I need to be a bit more honest than usual today.
I'm fucking pissed off.
Hypocrisy always pisses me off. Fake moralism. The idea that you can judge someone on terms that everyone will judge correct. But perverted to the point that instead of bringing order and justice, they serve only to make others feel bad.
It makes me feel that the world is not fair, that it is impossible to win without playing dirty. That if you cannot fight back in the same coin, you are weak.
It pisses me off.
The fact that someone is completely ignoramus can even be accepted. After all, that person is at best doing harm to himself. But being a hypocrite is at another level for me.
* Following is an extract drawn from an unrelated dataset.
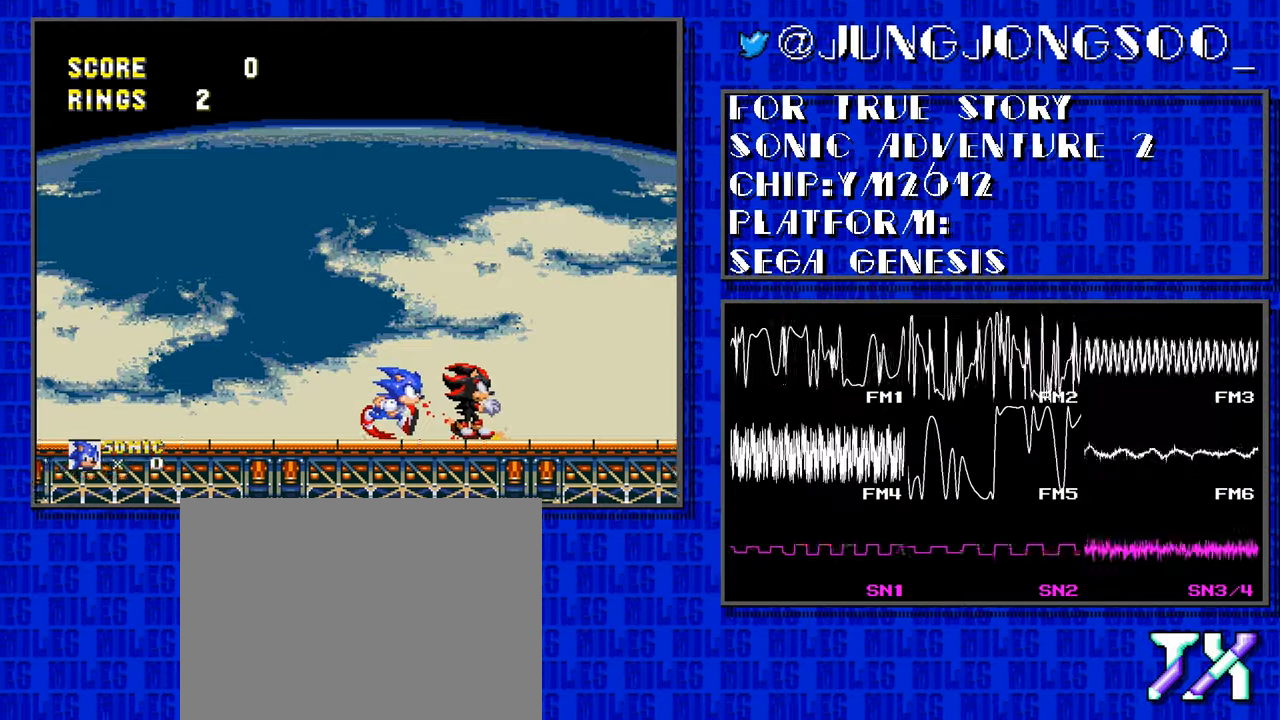
{"buttons": ["C", "DPAD_RIGHT"], "events": [[50, "C", "down"]]}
Damn, being actively hypocrite is the worst of all.
I believe no word exists to name the cruelty of an actively hypocrite person. It's downright evil, cold-hearted, outright dead. There's no return from being actively hypocrite. Once you've gone down that road. You are forever dammed to solitude. You've built for yourself a character that no one will ever love, none will ever befriend. You dig your own hole. Your life is over.
That's probably the darkest post I've ever written, and I hope I never have to touch this subject again. I give it my thoughts now, this is the Log of Eternal Worries. Here my heart connects to my soul and mind, and here I write what results from that. Sometimes... yet sometimes, we need to understand even the hypocrites.